Sunday, October 7, 2018

Week 7.1 - In and Out of Africa (Due 10/9)

Why is African art valued differently than European/American so-called “fine art”? Why are “authentic” pieces valued more by the American/European collectors? How do we determine the “just price” for the pieces of art sold through this transnational market? What are the socio-economic inequalities that structure these exchanges?


  1. One European in the film stated that everyone should be able to collect without loosing their pants over it. He believes that the prices are way too high even for a painting rather than woodwork. Americans on the other hand love the african wood work. Africans will travel to places like California (as they state will "buy anything") an New York. The Africans explain that there is no fixed price on art. What one person knows, another does not. That means one piece that sells for $100 one day is subject to sell for $20 the next. the market is unpredictable. Americans have even been said to buy back beads that the west once sold to the Africans for insane prices because the Africans lie and say they are precious stones from the african soil. Authentic pieces are worth so much more because nowadays, many africans are faking vintage wood and authenticity. By using a special root, they die the wood and then cover it in mud. They let that wood sit for a few weeks and when they clean it off, the wood now is black and looks older than it truly is. In addition, It looked like one african artist was spitting seeds onto a carving in order to get chickens to peck it in attempt to mimic wear and tear.
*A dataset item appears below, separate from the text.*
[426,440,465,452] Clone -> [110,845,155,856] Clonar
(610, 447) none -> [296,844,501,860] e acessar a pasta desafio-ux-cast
It was also stated that Americans enjoy real art. that doesn't mean the art has to be old necessarily, but does entail that it has to have been worshiped or that the person who carved it had to truly believe in what they were carving. That is true authenticity. As I stated previously, price is pretty much based on knowledge and what the buyer values the carving at. If someone is not acknowledged about african wood, a newer piece worth $15 could be forged and sold for $1500. As far as socioeconomic inequalities go, I'm not positive that there are any. It was stated that "Americans do not pay more for wood, they just buy more wood in general". So to my understanding, it's not like one person is paying a higher price due to status - its distributed evenly.

  2. The film In and Out of Africa depicts the story of a merchant, Gabai Baare, who brings “wood” from West Africa to sell in the United States. It further explores what art is, and the context for which the above merchant views the work as art. The film begins with 2 merchants showcasing a “passport,” which is a medallion that was used by a leader to summon their tribe prior to written script being introduced. What was once an important part of society and held as an important tool, is now sold in common gift shops for western peoples (or anyone) to take back as souvenirs. The value of the ‘artwork’ being displayed isn’t based on the value of the raw materials alone or some intrinsic, predictable pattern-but based on what people agree to, what the artist values the work as, and what the merchant values the piece as. It was interesting that the definition of wood was given; 1. A natural material used in the production of furniture, tools, and religious icons. 2. A commodity made of wood. 3. A work of “art.” When one typically thinks of wood, it’s simply timber, or product of a tree, or building material-rarely in the context of art. It wasn’t until a few minutes into the film that it was realized that wood wasn’t the type of building material or timber that I’m accustom to-but what people consider ‘art.’ Furthermore, this art defies what is typically considered art, either-but everyday items used by peoples in Africa or relics. These items are then valued and sent to the United States to sell. The importance of value plays a role, from the bargaining for and/or purchasing of the item in the first place, to the final sale price overseas. Gabai doesn’t have a workshop, or sculpt the pieces he sells-he simply obtains them. From an economic anthropological context, I can see the value in this film. Everyday items, or items manufactured for religious or societal purposes, are recognized, given a value, bartered for or purchased with local currency/cash, transported to a far away place, and sold as artwork. At no point did the original creator of the work have this in mind nor was there an economic motivation in most cases-but eventually the item found its way into that context.